Quelques indices peuvent permettre de se faire une idée du sérieux d’une recherche. À commencer par la réputation des auteurs. "Sont-ils dépendants d’une industrie ? Travaillent-ils dans une université reconnue ? Ont-ils déjà publié avant ? ", sont quelques-unes des questions que Frédéric Brodkom enseigne à ses étudiants. La réputation de l’éditeur est tout aussi cruciale. Dans les revues les plus sérieuses, le processus de relecture peut prendre plusieurs semaines, voire plusieurs mois. Tandis que d’autres font miroiter aux auteurs des procédures express souvent facturées à leur charge... 

Mais vérifier scrupuleusement le CV de chaque auteur, estimer sa compétence et son indépendance, évaluer le sérieux d’une revue (il en existe environ 35.000 dans le monde !), reste une gageure, y compris pour les professionnels de l’information. Tous domaines confondus, on dénombre près de deux millions de publications scientifiques annuelles à l'échelle internationale. (5) Et ces textes, longs, complexes et techniques, majoritairement rédigés en anglais, sont rarement accessibles pour des non-spécialistes.

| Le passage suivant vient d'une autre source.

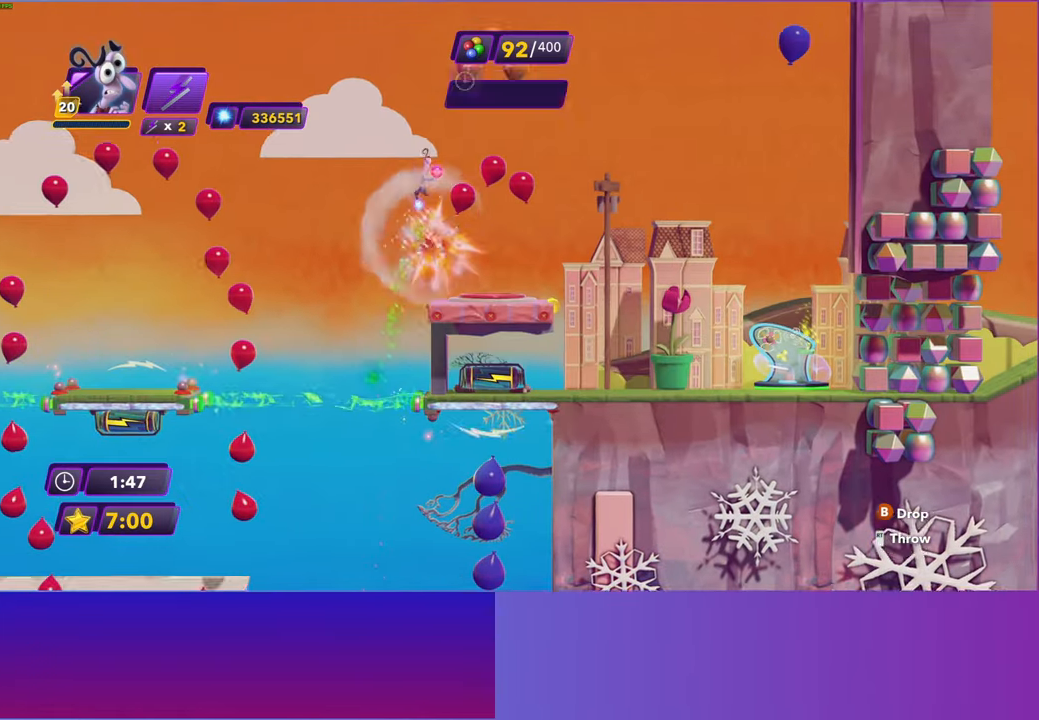
{"buttons": [], "left_stick": "right", "right_stick": "center", "events": []}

À défaut de recette magique pour trouver son chemin, prendre du recul et croiser ses sources reste le meilleur réflexe. "Pour se forger une opinion, on peut consulter des médias grand public et parfois des médias plus spécialisés, lire les interviews des expertsqui permettent d’apporter de la nuance et de la mise en perspective, sans oublier évidemment les sites officiels d’information des autorités publiques comme Sciensano ", conseille Christian Du Brulle. Le journaliste invite aussi à ne pas se laisser déborder : Devant une situation inédite et angoissante, il y a un besoin du public de comprendre, auquel les médias répondent de façon légitime. Mais il faut pouvoir rester informé sans être obnubilé par la dernière info qui tombe au JT de 19h30, ne pas se laisser polluer par des tweets qui ne vivent que quelques heures avant de retomber comme un soufflé. Sinon, on finit par vivre dans un état de stress ininterrompu, ce qui n’est pas très bon pour la santé non plus.


(1) Source : expertsystem.com

(2) "Les attentes des Français sur “l’utilité du journalisme” et le traitement éditorial de la crise sanitaire", Viavoice, octobre 2020

(3) "Edgar Morin : 'Nous devons vivre avec l’incertitude' ", par Francis Lecompte, Peupleetmonde.net, mai 2020

(4) "Comment le coronavirus a bouleversé le monde de la recherche", H. Morin, S. Cabut, D. Larousserie, P. Santi et N. Herzberg, Le Monde, mai 2020

(5) Source : “Dynamics of scientific production in the world, in Europe and in France, 2000-2016", Science and Technology Observatory, Hcéres, juin 2019

Dailyscience.be, un site pour susciter les vocations

Saviez-vous que l’université de Liège était un haut lieu de la biologie marine ? Que des physiciens formés à Mons sont à la pointe de la recherche visant à percer les secrets les plus intimes de la matière ? Que des astronomes belges pilotent le Very Large Telescope au Chili ? Que les coulisses des musées de l’Afrique et des Sciences naturelles accueillent nombre de chercheurs ? "Impossible de citer tous les domaines dans lesquels nos chercheurs excellent", soupire Christian Du Brulle, rédacteur en chef et fondateur de Dailyscience.be, le site de la recherche et de l’innovation made in Belgium, quand on lui pose la question. En proposant tous les jours des articles gratuits et rédigés dans un langage accessible sur les dernières découvertes réalisées dans notre petit royaume, le pure-player (média exclusivement en ligne) veut contribuer à mieux faire connaître cette richesse et, qui sait, susciter de nouvelles vocations.